This March, three Cornell students will travel to Maihama, Japan and compete in the world finals of the Association for Computing Machinery International Collegiate Programming Contest, also known as “The Battle of the Brains.” Anand Bhaskar ’08, Michael Cheng ’07 and Nitin Gupta grad comprise one of 88 teams slated to compete.
They qualified for the competition by earning second place in the Greater New York Regional Association ACM contest held on October 29 in Garden City, N.Y. They were one of three university teams to compete.
In the world competition, the teams are given sets of eight or nine problems to solve in five hours and are judged based on how quickly and accurately they complete them. There is a 20-minute penalty for each wrong answer.

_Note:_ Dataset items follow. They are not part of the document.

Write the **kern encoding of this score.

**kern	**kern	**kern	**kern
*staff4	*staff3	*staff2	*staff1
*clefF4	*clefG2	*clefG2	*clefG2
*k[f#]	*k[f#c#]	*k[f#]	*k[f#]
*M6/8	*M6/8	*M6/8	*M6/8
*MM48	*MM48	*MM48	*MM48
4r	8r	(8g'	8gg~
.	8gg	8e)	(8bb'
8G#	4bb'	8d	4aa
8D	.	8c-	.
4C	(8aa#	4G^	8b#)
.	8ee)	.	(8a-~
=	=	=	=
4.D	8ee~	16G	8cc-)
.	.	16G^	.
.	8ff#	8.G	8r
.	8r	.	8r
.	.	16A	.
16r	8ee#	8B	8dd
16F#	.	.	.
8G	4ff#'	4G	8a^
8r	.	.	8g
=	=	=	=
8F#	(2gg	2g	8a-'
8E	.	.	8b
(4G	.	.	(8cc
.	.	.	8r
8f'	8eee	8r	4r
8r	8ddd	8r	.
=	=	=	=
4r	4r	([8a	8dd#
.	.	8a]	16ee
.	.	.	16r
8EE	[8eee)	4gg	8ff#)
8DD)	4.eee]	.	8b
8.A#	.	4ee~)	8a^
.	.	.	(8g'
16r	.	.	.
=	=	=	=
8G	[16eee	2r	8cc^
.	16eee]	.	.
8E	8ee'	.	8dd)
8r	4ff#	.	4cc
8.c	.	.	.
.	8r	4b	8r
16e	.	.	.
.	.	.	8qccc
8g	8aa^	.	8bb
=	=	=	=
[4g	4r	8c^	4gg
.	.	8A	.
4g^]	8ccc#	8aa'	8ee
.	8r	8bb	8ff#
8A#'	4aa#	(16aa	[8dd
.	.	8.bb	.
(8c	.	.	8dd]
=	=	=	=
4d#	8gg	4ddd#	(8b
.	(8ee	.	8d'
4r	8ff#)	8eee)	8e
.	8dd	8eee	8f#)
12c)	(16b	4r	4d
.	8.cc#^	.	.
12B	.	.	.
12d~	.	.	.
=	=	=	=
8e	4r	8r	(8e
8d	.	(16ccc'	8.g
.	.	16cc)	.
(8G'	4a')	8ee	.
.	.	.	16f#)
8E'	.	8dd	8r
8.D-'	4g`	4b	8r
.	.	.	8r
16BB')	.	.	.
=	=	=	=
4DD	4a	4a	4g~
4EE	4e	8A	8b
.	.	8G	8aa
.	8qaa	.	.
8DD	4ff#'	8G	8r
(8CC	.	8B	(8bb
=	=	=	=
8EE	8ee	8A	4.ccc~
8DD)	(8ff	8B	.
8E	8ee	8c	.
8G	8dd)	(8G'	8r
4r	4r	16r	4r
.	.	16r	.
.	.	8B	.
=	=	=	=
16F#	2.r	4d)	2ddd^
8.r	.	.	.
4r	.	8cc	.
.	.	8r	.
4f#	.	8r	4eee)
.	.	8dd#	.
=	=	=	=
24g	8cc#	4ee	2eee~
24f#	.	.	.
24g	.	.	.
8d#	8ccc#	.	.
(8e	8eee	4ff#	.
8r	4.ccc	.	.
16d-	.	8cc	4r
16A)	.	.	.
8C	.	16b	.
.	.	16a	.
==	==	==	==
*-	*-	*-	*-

The problems are designed to simulate real-life situations. For example, a question that previously appeared involved calculating the possible product combinations and the maximum and minimum profits that a food stand could earn.

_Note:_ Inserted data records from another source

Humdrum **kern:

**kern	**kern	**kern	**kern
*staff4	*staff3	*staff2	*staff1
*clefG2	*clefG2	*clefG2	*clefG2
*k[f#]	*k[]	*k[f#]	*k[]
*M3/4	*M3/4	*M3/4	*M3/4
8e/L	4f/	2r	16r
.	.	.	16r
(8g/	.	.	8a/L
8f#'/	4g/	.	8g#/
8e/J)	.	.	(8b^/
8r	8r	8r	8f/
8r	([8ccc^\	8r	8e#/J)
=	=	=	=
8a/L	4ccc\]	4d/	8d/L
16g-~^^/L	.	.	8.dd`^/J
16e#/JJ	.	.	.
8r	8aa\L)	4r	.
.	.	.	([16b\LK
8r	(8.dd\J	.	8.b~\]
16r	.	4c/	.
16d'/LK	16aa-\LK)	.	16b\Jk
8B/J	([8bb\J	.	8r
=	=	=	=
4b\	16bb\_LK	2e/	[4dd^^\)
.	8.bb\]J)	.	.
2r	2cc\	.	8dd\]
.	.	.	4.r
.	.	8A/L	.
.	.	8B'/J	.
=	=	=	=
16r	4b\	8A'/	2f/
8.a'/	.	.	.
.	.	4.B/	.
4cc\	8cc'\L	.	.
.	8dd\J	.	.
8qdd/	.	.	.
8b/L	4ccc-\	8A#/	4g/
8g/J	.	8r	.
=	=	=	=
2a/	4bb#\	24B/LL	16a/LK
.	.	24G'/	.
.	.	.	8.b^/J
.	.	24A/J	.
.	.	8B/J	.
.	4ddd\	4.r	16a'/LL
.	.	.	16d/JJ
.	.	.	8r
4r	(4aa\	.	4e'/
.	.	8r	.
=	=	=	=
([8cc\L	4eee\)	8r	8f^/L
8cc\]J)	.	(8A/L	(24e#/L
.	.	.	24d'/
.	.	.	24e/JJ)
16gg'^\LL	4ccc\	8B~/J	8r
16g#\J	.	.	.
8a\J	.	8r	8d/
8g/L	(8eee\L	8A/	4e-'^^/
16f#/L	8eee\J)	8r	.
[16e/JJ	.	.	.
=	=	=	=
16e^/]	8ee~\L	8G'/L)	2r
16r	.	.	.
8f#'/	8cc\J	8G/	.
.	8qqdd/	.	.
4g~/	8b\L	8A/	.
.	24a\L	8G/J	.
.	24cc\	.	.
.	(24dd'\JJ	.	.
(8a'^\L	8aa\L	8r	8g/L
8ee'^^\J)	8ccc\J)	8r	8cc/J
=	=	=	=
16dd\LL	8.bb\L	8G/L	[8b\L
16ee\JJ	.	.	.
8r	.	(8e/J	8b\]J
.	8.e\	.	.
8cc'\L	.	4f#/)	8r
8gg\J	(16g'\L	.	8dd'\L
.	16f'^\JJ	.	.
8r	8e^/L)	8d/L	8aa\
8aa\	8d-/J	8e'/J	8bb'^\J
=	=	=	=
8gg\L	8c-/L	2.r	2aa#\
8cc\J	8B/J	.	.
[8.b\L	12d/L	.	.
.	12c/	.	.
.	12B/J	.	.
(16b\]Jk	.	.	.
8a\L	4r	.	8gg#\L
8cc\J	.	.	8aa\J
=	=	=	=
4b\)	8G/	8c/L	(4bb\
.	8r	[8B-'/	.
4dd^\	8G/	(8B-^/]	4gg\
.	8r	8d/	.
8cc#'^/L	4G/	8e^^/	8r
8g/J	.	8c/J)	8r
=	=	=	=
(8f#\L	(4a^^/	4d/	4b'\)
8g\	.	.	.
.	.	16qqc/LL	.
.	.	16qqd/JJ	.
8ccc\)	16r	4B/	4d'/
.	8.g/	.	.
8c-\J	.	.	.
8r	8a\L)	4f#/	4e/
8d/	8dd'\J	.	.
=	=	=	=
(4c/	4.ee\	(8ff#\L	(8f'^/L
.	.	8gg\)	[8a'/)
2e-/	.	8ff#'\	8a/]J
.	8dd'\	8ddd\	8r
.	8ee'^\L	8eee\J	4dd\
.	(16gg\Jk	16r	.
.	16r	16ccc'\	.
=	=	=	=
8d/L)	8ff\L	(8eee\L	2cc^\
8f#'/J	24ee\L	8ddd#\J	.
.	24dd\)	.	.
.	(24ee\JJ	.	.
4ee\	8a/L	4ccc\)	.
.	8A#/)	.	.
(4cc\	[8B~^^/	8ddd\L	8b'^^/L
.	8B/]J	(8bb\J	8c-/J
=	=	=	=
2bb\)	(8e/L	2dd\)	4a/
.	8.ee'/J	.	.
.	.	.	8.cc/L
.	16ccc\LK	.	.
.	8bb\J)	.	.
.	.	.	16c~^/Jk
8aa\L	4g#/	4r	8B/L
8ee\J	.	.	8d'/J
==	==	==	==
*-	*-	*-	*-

Cheng described the different ways in which a problem could pose difficulties to a group.
“Something can be trivial to solve in our head but very hard to code, or there are bugs in the program, or we can’t do it fast enough. But I think the most challenging problems are those which are very easy to understand the problem statement, but we have no clue how to start at all,” he said.

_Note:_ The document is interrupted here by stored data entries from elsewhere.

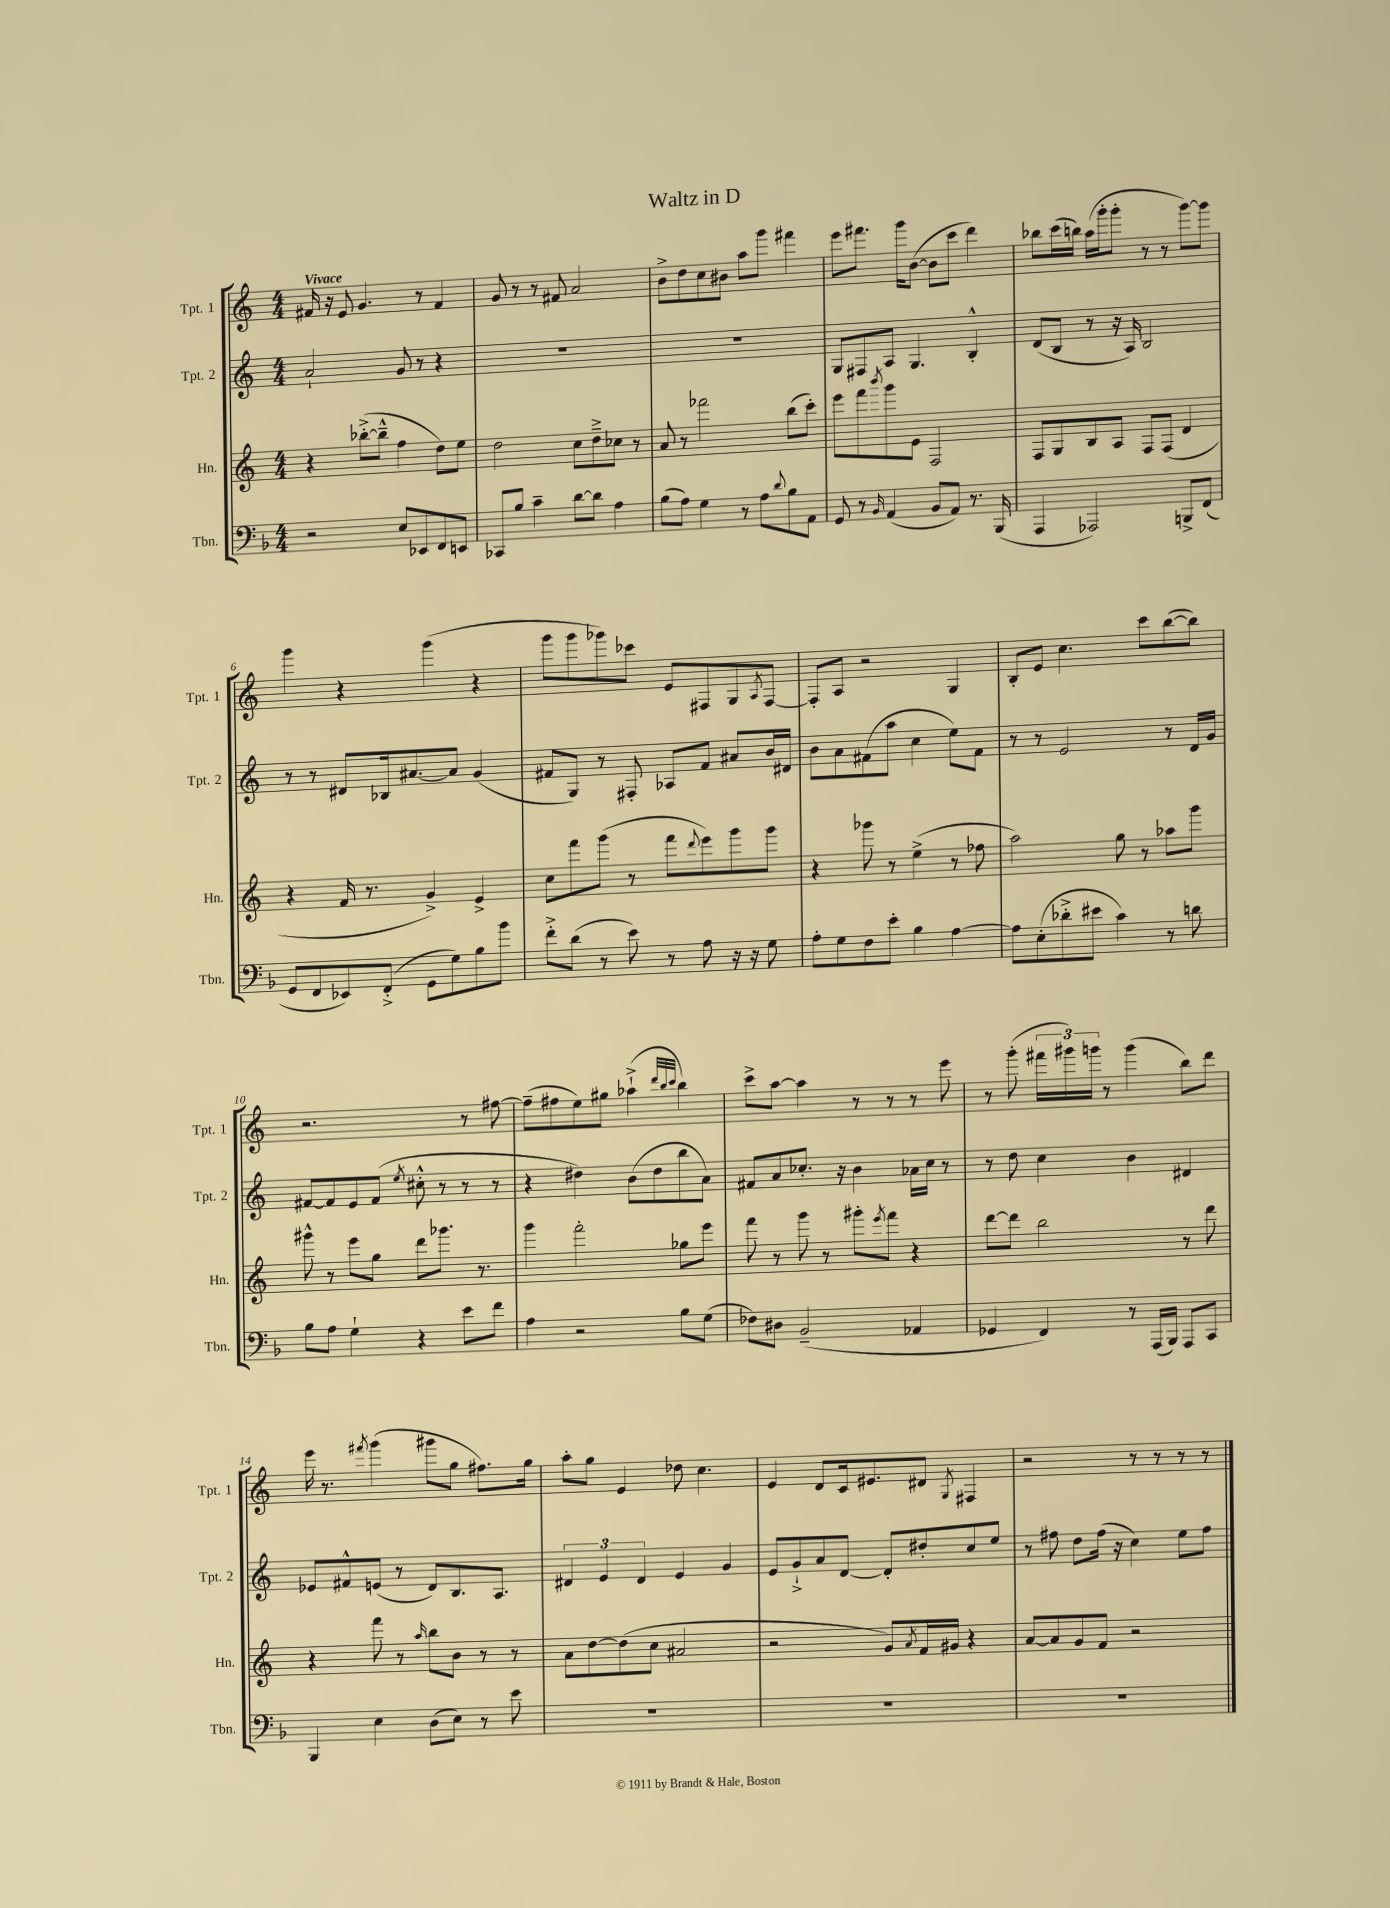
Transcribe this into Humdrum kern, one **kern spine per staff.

**kern	**kern	**kern	**kern
*part4	*part3	*part2	*part1
*staff4	*staff3	*staff2	*staff1
*I"Tbn.	*I"Hn.	*I"Tpt. 2	*I"Tpt. 1
*I'Tbn.	*I'Hn.	*I'Tpt. 2	*I'Tpt. 1
*clefF4	*clefG2	*clefG2	*clefG2
*k[b-]	*k[]	*k[]	*k[]
*M4/4	*M4/4	*M4/4	*M4/4
=1	=1	=1	=1
!	!	!	!LO:TX:a:B:t=Vivace
2r	4r	2a`/	16f#X/
.	.	.	16r
.	.	.	8e/
.	([8bb-X'^\L	.	4.g/
.	8bb-~^^\J]	.	.
8E/L	4ff\	8g/	.
8EE-X/	.	8r	8r
8FF/	8dd\L)	4r	4f#/
8EEn/J	8ee\J	.	.
=2	=2	=2	=2
8CC-X/L	2dd\	1r	8g/
8B-/J	.	.	8r
4c~\	.	.	8r
.	.	.	8f#X/
[8d\L	8cc\L	.	2a/
8d\J]	8dd~^\	.	.
4A\	8cc-X\J	.	.
.	8r	.	.
=3	=3	=3	=3
(8B-\L	8a/	1r	8b^\L
8A\J)	8r	.	8dd\
4G\	2fff-X\	.	8cc\
.	.	.	8b#X\J
8r	.	.	8aa\L
8A\L	.	.	8ggg\J
8qqd/	.	.	.
8B-\	(8bb\L	.	4fff#X\
8AA\J	8ccc'\J)	.	.
=4	=4	=4	=4
8GG/	8eee\L	8G/L	8eee\L
8r	8fff\	8F#X/	8.fff#X\J
16qqBB-/	8qbbb/	.	.
(4AA/	8ggg\	8A/J	.
.	.	.	16ggg\KL
.	8e\J	4.G/	([8b\J
8BB-/L	2F/	.	8b\L]
8AA/J)	.	.	8ccc\J
8.r	.	4B'^^/	4ddd\)
(16BBB-/	.	.	.
=5	=5	=5	=5
4AAA/	8F/L	(8d/L	8bb-X\L
.	8G/	8B/J	(16ccc\L
.	.	.	16bbn\JJ)
2AAA-X/)	8B/	8r	(16aa\LL
.	.	.	16ggg'\J
.	8A/J	16r	8ggg'\J
.	.	16A/)	.
.	8F/L	2B/	8r
.	(8F/J	.	8r
8BBBn^/L	4d/	.	[8ggg\L)
(8FF/J	.	.	8ggg\J]
!!LO:LB:g=z
=6	=6	=6	=6
8GG/L	4r	8r	4ggg\
8FF/	.	8r	.
8EE-X/)	16f/	8d#X/L	4r
.	8.r	.	.
(8FF'^/J	.	16B-X/k	.
.	.	[8.a#X/	.
8GG\L	4g^/)	.	(4ggg\
8G\)	.	8a#/J]	.
8B-\	4e^/	(4g/	4r
8b-\J	.	.	.
=7	=7	=7	=7
8f'^\L	8cc\L	8f#X/L	8ggg\L
(8d\J	8fff\	8G/J)	8ggg\
8r	(8ggg\J	8r	8ggg-X\)
8e\)	8r	8F#X'/	8ccc-X\J
8r	8fff\L	8A-X/L	8e/L
.	8qqddd/	.	.
8A\	8eee\)	8f#/J	8F#X/
16r	8ggg\	8a#X/L	8G/
16r	.	.	.
.	.	.	8qA/
8G\	8ggg\J	16b/L	[8F#/J
.	.	16d#X/JJ	.
=8	=8	=8	=8
8A'\L	4r	8b\L	8F#'/L]
8G\	.	8a\	8A/J
8F\	8ggg-X\	(8f#X\	2r
8e'\J	8r	8aa\J	.
4B-\	(4ee^\	4cc\	.
[4A\	8r	8ee\L)	4G/
.	8ff-X\	8f#\J	.
=9	=9	=9	=9
8A\L]	2aa\)	8r	8B'/L
(8E'\	.	8r	8e/J
8d-X'^\	.	2e/	4.cc\
8e#X\J	.	.	.
4c\)	8gg\	.	.
.	8r	.	8ccc\L
8r	8aa-X\L	8r	([8bb\
8dn\	8ggg\J	16d/LL	8bb\J])
.	.	16g/JJ	.
!!LO:LB:g=z
=10	=10	=10	=10
8B-\L	8ggg#X^^\	[8f#X/L	2.r
8A\J	8r	8f#/]	.
4G`\	8eee\L	8e/	.
.	8gg\J	(8f#/J	.
.	.	8qee/	.
4r	8ddd\L	8cc#X'^^\	.
.	8.ggg-X\J	8r	.
8e\L	.	8r	8r
.	8.r	.	.
8f\J	.	8r	[8ff#X\
=11	=11	=11	=11
4A\	4ggg\	4r	(8ff#~\L]
.	.	.	8ff#X\
2r	2fff'\	4dd#X\)	8ee\)
.	.	.	8gg#X\J
.	.	(8b\L	(4aa-X`^\
.	.	8dd#\	.
.	.	.	32qqddd/LLL
.	.	.	32qqbb/
.	.	.	32qqccc/JJJ
8B-\L	8gg-X\L	8bb\	4bb\)
(8G\J	8eee\J	8a\J)	.
=12	=12	=12	=12
8F-X\L)	8fff\	8f#X/L	8ccc^\L
8D#X\J	8r	8a/	[8aa\J
(2BB-~/	8ggg\	8.cc-X'/J	4aa\]
.	8r	.	.
.	.	16r	.
.	8ggg#X'\L	4b\	8r
.	8qeee/	.	.
.	8fff\J	.	8r
4AA-X/	4r	16a-X\LL	8r
.	.	16cc-\JJ	.
.	.	8r	8eee\
=13	=13	=13	=13
4GG-X/	[8ddd\L	8r	8r
.	8ddd\J]	8dd\	(8ggg'\
4FF/)	2bb\	4cc\	24fff#X\LL
.	.	.	24ggg#X\)
.	.	.	24gggn\JJ
.	.	.	8r
8r	.	4b\	(4ggg\
(16AAA/LL	.	.	.
16BBB-/JJ)	.	.	.
8AAA/L	8r	4d#X/	8bb\L)
8CC/J	8ddd\	.	8ddd\J
!!LO:LB:g=z
=14	=14	=14	=14
4BBB-/	4r	8e-X/L	16eee\
.	.	.	8.r
.	.	8f#X^^/	.
.	.	.	8qfff#X/
4E\	8fff\	(8en/J	(4ggg\
.	8r	8r	.
.	16qqaa/	.	.
(8D\L	8bb\L	8d/L)	8ggg#X\L
8E\J)	8b\J	8.B/	8gg\J
8r	8r	.	8.ff#X\L)
.	.	8.A/J	.
8e\	8r	.	.
.	.	.	16gg\Jk
=15	=15	=15	=15
1r	8a\L	6d#X/	8aa'\L
.	[8dd\	.	8gg\J
.	.	6e/	.
.	(8dd\]	.	4e/
.	.	6d#/	.
.	8cc\J	.	.
.	2a#X/	4e/	8dd-X\
.	.	.	4.cc\
.	.	4g/	.
=16	=16	=16	=16
1r	2r	8e/L	4e/
.	.	8g`^/	.
.	.	8a/	8d/L
.	.	[8d/J	16c/k
.	.	.	8.e#X/
.	8g/L)	8d'/L]	.
.	8qa/	.	.
.	16f/L	8dd#X'/	8d#X/J
.	16g#X/JJ	.	.
.	.	.	8qG/
.	4r	8cc/	4F#X/
.	.	8ee/J	.
=17	=17	=17	=17
1r	[8a/L	8r	2r
.	8a/]	8ff#X\	.
.	8g/	8dd\L	.
.	8f/J	(16ff#\Jk	.
.	.	16r	.
.	2r	4cc\)	8r
.	.	.	8r
.	.	8ee\L	8r
.	.	8ff#\J	8r
==	==	==	==
*-	*-	*-	*-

At the international level, the challenge is even greater.
“What would be two or three questions at regionals becomes one question with more than one part,” Gupta said.
The team anticipates the intense competition that they will meet in Japan.
“Qualifying in America is generally not as hard as [competing] in Europe and Asia, [where] there are very hard teams to compete against,” Bhaskar said.
Cheng agrees that international competition is difficult.
“Teams from Russia and China are very, very strong, and American teams have not won for 10 years or so,” he said. According to Bhaskar, the skills needed to succeed in computer science at Cornell are different than those needed to compete in CS competitions as this one.
“A lot of the problems involve algorithms that are taught in C.S. courses at Cornell. But if you just take a course, you do not learn how to write it. Here, you actually have to get your hands dirty, and you have to do it quickly,” Bhaskar said.
To prepare, the team meets two or three times a week, and team members train individually. But in addition to perfecting their problem-solving skills, the team is preparing to immerse itself in the culture of another country.
“I don’t speak any Japanese, so I’m a bit nervous about that,” Bhaksar said. He added that he would like to pay a visit to Mt. Fuji.
“I’m going to stay with a friend in Japan when it is over,” Gupta said, “but any break will be after the contest.”